Walmart’s campaign to green everything from its break rooms to its global supply chain is one of the most publicized, and controversial, experiments in American retail. The company had made a halfhearted attempt in the ’80s and ’90s, with a few green products and ecofriendly stores. But this latest effort was different. It was sweeping, embracing every part of the company’s business. It emanated directly from the CEO’s office. And, perhaps most remarkably, some of Walmart’s erstwhile critics in the environmental movement—the Environmental Defense Fund (EDF), Natural Resources Defense Council (NRDC), and World Wildlife Fund, among others—got on board. Former Sierra Club president Adam Werbach was hired to spread the green message among Walmart’s 1.4 million US employees.

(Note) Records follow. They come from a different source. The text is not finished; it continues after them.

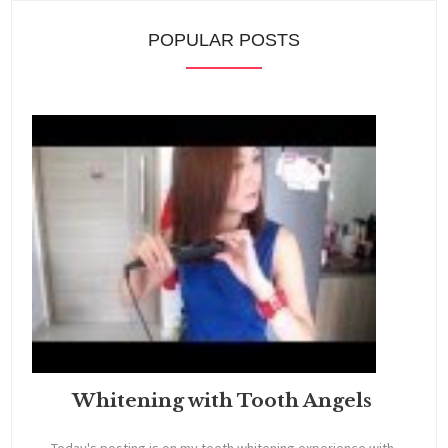
POPULAR POSTS
Whitening with Tooth Angels
Today's posting is on my teeth whitening experience with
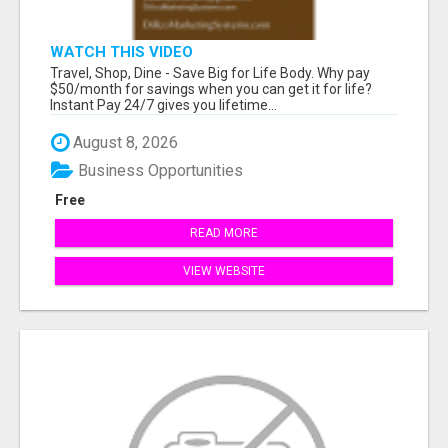
WATCH THIS VIDEO
Travel, Shop, Dine - Save Big for Life Body. Why pay
$50/month for savings when you can get it for life?
Instant Pay 24/7 gives you lifetime...
August 8, 2026
Business Opportunities
Free
READ MORE
VIEW WEBSITE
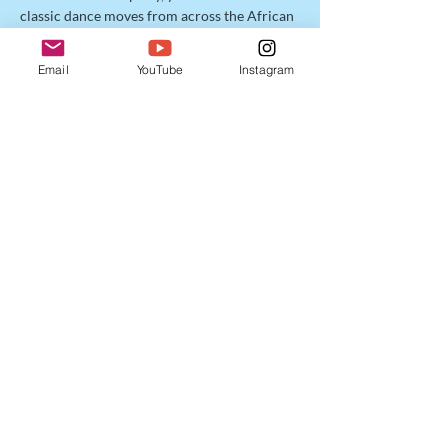
classic dance moves from across the African 
Diaspora in a fun, flowing format designed 
to make you sweat and smile!  Connect to 
Email
YouTube
Instagram
your spirit of unapologetic joy, and jump 
with us into Carnival Cross Fête! 
Share this event
Enter your email address
Subscribe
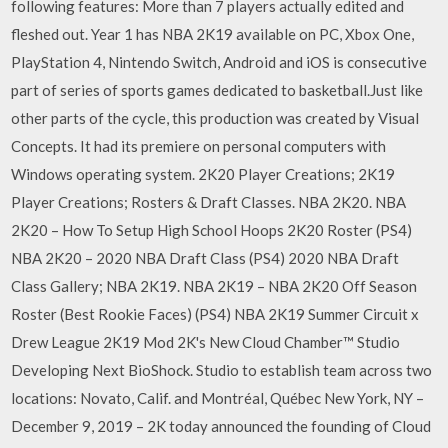
following features: More than 7 players actually edited and
fleshed out. Year 1 has NBA 2K19 available on PC, Xbox One,
PlayStation 4, Nintendo Switch, Android and iOS is consecutive
part of series of sports games dedicated to basketball.Just like
other parts of the cycle, this production was created by Visual
Concepts. It had its premiere on personal computers with
Windows operating system. 2K20 Player Creations; 2K19
Player Creations; Rosters & Draft Classes. NBA 2K20. NBA
2K20 – How To Setup High School Hoops 2K20 Roster (PS4)
NBA 2K20 – 2020 NBA Draft Class (PS4) 2020 NBA Draft
Class Gallery; NBA 2K19. NBA 2K19 – NBA 2K20 Off Season
Roster (Best Rookie Faces) (PS4) NBA 2K19 Summer Circuit x
Drew League 2K19 Mod 2K's New Cloud Chamber™ Studio
Developing Next BioShock. Studio to establish team across two
locations: Novato, Calif. and Montréal, Québec New York, NY –
December 9, 2019 – 2K today announced the founding of Cloud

Almost seven years into the program, many environmentalists remain convinced that Walmart is serious about sustainability—and that its actions can have a major impact on the world economy because of the gravitational pull of its vast network of suppliers, customers, and employees. Walmart’s environmental initiatives in China have been heralded—most recently by Orville Schell in The Atlantic—as a key force in spurring other corporations to embrace sound environmental practices. My reporting—more than a year of research that took me from Arkansas to China—suggests a more complex, less flattering story: Walmart has made laudable though modest progress on many of its goals. But with the global economic slowdown tugging at the company’s profit margins, people involved with the environmental campaign say the momentum seems to be stalling or vanishing entirely.

Since launching its sustainability program, Walmart has pledged to eliminate waste, use only renewable energy, sell more organic produce, support small farmers, and slash its energy footprint. That’s no easy task: Each second, 330 people buy something from one of Walmart’s 8,970 stores worldwide. With 2.1 million workers, it is the world’s largest private employer. Its carbon footprint—from its stores, distribution centers, company offices, corporate jets, and so on—totaled 21.4 million metric tons in 2010, more than that of half the world’s countries, according to data Walmart provided to the Carbon Disclosure Project.

But that figure doesn’t include Walmart’s supply chain, a web of more than 100,000 suppliers from Tennessee to Turkey, Cambodia to Mexico.